WORK REQUEST: Within the records below is a range that opens at the line with "of human endometrium" and closes at the line with "infiltrating ductal carcinoma". Return that range word for word, both ends included, and only that range.

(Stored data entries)
=== Section Start ===
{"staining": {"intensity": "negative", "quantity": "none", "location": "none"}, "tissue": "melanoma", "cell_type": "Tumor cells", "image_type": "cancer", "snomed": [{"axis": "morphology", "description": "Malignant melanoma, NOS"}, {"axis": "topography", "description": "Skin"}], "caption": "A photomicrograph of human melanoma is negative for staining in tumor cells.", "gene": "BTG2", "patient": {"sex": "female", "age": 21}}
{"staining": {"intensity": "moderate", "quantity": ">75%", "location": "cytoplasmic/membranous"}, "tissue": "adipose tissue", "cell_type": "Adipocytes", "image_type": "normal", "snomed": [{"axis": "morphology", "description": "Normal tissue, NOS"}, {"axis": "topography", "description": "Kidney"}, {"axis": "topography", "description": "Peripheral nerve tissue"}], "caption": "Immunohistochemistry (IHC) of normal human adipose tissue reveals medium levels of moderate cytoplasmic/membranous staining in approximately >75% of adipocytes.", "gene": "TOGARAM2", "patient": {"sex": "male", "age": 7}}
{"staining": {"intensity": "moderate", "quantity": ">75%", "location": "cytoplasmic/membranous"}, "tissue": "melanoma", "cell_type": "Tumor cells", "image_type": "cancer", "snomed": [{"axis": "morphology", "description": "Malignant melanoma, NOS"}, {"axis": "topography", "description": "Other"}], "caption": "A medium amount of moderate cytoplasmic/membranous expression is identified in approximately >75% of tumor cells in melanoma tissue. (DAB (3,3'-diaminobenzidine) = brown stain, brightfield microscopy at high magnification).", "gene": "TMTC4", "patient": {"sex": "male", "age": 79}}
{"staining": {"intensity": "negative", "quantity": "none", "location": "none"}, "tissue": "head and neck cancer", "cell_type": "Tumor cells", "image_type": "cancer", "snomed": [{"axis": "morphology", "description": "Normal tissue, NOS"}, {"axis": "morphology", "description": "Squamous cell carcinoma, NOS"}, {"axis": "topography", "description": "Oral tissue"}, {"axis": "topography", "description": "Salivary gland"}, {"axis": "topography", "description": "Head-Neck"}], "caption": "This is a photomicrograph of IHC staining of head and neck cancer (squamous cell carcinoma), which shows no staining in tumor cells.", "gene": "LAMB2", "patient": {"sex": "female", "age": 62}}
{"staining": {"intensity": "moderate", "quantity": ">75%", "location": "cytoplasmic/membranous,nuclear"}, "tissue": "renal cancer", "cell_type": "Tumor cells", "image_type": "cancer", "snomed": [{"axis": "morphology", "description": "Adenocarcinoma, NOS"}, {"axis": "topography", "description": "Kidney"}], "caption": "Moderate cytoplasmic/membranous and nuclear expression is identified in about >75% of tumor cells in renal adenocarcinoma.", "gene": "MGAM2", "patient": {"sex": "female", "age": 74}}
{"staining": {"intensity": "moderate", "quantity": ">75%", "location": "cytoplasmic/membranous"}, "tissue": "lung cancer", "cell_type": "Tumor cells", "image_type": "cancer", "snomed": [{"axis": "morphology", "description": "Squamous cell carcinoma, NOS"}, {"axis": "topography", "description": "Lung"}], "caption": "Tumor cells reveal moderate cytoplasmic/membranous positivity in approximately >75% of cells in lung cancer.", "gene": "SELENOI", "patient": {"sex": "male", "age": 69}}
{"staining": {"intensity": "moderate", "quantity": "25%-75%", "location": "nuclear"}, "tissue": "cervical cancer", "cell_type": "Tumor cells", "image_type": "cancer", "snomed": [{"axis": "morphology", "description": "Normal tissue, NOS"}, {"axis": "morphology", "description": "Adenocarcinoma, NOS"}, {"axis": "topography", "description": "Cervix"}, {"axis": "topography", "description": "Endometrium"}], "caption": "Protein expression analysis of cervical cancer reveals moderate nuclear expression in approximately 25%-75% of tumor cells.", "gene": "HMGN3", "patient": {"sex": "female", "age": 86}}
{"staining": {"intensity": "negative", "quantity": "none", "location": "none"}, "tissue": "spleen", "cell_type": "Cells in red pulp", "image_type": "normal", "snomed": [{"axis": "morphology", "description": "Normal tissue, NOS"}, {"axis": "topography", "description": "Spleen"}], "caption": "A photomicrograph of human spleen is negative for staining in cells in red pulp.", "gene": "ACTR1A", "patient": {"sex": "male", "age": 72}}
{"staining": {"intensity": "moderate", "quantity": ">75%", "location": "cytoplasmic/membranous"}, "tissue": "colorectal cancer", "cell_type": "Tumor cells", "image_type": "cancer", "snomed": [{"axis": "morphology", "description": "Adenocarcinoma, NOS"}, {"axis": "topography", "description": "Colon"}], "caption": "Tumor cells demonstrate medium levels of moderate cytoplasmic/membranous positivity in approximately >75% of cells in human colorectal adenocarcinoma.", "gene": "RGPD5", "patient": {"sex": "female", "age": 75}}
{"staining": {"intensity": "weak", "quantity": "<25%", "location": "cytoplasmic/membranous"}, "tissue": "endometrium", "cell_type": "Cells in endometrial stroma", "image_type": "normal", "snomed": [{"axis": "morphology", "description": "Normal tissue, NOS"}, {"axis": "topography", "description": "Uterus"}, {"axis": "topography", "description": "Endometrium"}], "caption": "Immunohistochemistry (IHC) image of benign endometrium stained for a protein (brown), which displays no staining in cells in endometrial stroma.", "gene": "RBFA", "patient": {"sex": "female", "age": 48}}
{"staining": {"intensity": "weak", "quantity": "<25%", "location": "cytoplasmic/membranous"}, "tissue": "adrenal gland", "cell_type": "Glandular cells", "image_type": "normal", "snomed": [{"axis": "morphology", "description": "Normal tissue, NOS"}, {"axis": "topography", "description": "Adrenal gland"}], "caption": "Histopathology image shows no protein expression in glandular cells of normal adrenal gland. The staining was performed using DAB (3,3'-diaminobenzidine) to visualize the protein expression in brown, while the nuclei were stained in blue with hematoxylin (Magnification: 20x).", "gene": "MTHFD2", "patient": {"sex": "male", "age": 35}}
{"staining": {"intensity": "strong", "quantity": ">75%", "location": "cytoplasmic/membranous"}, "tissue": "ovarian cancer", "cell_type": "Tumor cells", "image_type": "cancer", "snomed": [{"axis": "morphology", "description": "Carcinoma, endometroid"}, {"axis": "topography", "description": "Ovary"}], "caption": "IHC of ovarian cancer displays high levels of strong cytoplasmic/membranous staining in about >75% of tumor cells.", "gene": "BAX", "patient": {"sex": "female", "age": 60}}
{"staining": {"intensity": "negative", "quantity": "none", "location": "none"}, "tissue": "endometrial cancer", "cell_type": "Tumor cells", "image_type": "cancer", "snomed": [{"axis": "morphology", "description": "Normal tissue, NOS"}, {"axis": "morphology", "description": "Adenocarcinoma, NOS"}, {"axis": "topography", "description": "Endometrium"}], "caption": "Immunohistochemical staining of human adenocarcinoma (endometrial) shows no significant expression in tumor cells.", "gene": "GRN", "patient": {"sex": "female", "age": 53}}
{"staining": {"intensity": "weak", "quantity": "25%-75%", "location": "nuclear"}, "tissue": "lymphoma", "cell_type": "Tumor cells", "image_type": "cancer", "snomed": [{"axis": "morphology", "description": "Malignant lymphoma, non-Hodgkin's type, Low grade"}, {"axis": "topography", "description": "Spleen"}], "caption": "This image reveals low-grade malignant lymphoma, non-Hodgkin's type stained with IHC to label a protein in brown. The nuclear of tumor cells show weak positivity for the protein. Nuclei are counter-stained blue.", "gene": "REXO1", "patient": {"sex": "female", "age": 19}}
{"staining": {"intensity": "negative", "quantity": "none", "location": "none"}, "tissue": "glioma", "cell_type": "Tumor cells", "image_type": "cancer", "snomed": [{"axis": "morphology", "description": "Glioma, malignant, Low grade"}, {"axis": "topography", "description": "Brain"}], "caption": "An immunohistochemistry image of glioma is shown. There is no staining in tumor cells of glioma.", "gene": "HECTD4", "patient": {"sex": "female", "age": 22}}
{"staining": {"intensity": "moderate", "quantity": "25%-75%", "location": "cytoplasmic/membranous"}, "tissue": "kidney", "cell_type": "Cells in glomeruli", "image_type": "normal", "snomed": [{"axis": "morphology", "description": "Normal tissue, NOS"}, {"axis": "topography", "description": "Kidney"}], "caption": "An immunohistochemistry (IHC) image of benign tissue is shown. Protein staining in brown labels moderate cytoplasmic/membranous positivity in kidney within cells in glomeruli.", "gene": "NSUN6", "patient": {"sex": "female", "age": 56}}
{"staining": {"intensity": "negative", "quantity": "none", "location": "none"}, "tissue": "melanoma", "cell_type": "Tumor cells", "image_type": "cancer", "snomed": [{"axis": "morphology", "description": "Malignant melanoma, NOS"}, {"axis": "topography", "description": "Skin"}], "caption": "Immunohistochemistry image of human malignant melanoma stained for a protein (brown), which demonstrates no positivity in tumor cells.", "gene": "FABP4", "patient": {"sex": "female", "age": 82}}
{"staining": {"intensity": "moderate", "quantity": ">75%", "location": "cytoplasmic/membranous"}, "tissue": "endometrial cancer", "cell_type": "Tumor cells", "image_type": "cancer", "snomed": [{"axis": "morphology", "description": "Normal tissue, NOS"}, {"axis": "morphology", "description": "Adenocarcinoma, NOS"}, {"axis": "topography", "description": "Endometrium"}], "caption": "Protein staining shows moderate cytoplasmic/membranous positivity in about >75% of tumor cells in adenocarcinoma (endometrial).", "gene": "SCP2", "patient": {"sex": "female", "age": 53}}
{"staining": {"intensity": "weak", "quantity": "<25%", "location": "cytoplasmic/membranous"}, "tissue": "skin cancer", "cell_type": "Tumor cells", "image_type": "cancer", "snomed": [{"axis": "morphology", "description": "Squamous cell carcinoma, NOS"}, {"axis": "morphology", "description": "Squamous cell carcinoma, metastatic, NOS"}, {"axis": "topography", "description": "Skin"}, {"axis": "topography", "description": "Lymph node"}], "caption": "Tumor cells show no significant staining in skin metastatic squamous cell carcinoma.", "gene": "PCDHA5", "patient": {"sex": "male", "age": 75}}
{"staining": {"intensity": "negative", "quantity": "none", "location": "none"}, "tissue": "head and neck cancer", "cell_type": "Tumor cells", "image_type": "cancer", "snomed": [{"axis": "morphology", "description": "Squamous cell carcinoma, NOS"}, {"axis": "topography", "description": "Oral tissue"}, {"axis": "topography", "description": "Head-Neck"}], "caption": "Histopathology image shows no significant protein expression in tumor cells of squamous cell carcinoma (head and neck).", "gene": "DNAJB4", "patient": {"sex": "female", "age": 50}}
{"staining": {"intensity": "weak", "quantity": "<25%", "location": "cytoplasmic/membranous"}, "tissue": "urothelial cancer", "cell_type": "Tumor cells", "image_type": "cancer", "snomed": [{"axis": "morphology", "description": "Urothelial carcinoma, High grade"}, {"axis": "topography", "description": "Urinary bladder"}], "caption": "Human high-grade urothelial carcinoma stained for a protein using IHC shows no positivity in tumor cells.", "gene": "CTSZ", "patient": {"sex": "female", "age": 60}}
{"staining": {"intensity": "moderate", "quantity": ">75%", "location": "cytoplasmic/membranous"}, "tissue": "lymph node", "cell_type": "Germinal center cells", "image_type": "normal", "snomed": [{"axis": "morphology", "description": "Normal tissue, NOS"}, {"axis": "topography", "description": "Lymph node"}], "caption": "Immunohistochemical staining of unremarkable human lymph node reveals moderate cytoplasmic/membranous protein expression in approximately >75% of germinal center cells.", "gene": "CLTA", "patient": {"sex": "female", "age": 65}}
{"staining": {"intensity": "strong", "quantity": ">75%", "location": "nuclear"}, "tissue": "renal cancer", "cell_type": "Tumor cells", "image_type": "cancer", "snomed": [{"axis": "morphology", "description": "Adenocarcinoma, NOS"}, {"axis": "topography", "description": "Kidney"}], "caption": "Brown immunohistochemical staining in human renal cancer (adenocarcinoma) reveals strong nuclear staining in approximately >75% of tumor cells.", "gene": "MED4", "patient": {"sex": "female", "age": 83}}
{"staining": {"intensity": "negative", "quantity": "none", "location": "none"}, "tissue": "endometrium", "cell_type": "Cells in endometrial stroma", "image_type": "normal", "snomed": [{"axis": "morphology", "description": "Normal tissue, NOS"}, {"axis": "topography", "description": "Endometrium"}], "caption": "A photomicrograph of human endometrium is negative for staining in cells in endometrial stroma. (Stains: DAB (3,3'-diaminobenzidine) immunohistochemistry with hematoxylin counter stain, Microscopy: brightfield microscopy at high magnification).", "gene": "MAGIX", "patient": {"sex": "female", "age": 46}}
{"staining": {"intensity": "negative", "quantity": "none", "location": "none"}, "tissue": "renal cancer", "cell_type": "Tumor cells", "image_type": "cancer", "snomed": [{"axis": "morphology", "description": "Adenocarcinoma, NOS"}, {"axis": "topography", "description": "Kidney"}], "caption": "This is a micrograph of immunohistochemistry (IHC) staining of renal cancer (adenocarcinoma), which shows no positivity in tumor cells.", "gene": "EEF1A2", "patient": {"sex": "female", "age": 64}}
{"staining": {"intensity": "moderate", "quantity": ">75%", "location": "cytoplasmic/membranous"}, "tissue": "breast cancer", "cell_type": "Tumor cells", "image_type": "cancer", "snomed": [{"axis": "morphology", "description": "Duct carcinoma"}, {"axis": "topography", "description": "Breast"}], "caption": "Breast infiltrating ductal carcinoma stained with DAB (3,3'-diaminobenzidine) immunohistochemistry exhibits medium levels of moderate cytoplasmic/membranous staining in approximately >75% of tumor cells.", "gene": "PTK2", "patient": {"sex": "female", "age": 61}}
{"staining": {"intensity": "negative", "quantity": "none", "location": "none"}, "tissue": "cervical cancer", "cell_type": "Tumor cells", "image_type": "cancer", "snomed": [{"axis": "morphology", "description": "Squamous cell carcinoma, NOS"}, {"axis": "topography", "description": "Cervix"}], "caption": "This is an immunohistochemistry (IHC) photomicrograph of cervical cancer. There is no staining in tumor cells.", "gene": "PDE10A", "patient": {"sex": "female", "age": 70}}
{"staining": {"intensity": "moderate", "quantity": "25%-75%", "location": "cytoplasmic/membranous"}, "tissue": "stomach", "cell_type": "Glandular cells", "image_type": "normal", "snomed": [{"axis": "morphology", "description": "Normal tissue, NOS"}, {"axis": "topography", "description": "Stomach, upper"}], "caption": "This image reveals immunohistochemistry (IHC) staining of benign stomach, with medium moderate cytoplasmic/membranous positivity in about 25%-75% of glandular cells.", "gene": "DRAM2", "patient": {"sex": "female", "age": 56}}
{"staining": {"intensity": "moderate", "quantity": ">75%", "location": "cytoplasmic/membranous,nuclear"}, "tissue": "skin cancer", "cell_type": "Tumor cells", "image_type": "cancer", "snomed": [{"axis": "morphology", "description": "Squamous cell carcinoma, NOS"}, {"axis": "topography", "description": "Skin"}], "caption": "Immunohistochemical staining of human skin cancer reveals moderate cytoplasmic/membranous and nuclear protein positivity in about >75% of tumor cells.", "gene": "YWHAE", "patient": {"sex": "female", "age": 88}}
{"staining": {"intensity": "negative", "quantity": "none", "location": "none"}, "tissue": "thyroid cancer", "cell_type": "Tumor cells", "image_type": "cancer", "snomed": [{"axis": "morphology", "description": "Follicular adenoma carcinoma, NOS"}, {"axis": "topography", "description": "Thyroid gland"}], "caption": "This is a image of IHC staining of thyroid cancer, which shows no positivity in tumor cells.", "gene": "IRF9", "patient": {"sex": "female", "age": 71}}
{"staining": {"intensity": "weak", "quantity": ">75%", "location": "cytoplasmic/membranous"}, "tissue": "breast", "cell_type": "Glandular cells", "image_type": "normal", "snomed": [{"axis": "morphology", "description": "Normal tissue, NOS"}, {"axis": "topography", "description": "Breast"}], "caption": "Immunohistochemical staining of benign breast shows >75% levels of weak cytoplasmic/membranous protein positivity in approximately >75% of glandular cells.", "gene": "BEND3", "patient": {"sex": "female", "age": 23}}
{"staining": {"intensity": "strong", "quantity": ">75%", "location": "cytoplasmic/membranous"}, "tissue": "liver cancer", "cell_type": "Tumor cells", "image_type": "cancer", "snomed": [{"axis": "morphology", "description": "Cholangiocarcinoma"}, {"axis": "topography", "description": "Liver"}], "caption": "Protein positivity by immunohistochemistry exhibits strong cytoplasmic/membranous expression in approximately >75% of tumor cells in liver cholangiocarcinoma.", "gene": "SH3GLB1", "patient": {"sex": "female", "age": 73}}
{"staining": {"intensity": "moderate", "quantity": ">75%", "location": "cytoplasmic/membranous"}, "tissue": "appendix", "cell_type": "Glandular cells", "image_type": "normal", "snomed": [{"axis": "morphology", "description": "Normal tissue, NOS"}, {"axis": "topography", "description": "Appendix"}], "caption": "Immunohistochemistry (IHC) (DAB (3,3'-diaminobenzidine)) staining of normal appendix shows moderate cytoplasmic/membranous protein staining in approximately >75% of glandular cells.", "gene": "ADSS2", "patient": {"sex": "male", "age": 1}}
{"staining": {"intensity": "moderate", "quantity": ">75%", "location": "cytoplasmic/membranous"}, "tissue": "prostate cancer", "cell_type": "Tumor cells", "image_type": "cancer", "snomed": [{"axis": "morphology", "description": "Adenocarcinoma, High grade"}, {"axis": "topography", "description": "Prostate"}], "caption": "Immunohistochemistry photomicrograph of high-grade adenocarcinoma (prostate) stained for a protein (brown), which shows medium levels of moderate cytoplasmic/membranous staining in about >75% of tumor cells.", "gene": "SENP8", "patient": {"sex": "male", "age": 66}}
=== Section End ===
COMPLETED EXERCISE:
{"staining": {"intensity": "negative", "quantity": "none", "location": "none"}, "tissue": "endometrium", "cell_type": "Cells in endometrial stroma", "image_type": "normal", "snomed": [{"axis": "morphology", "description": "Normal tissue, NOS"}, {"axis": "topography", "description": "Endometrium"}], "caption": "A photomicrograph of human endometrium is negative for staining in cells in endometrial stroma. (Stains: DAB (3,3'-diaminobenzidine) immunohistochemistry with hematoxylin counter stain, Microscopy: brightfield microscopy at high magnification).", "gene": "MAGIX", "patient": {"sex": "female", "age": 46}}
{"staining": {"intensity": "negative", "quantity": "none", "location": "none"}, "tissue": "renal cancer", "cell_type": "Tumor cells", "image_type": "cancer", "snomed": [{"axis": "morphology", "description": "Adenocarcinoma, NOS"}, {"axis": "topography", "description": "Kidney"}], "caption": "This is a micrograph of immunohistochemistry (IHC) staining of renal cancer (adenocarcinoma), which shows no positivity in tumor cells.", "gene": "EEF1A2", "patient": {"sex": "female", "age": 64}}
{"staining": {"intensity": "moderate", "quantity": ">75%", "location": "cytoplasmic/membranous"}, "tissue": "breast cancer", "cell_type": "Tumor cells", "image_type": "cancer", "snomed": [{"axis": "morphology", "description": "Duct carcinoma"}, {"axis": "topography", "description": "Breast"}], "caption": "Breast infiltrating ductal carcinoma stained with DAB (3,3'-diaminobenzidine) immunohistochemistry exhibits medium levels of moderate cytoplasmic/membranous staining in approximately >75% of tumor cells.", "gene": "PTK2", "patient": {"sex": "female", "age": 61}}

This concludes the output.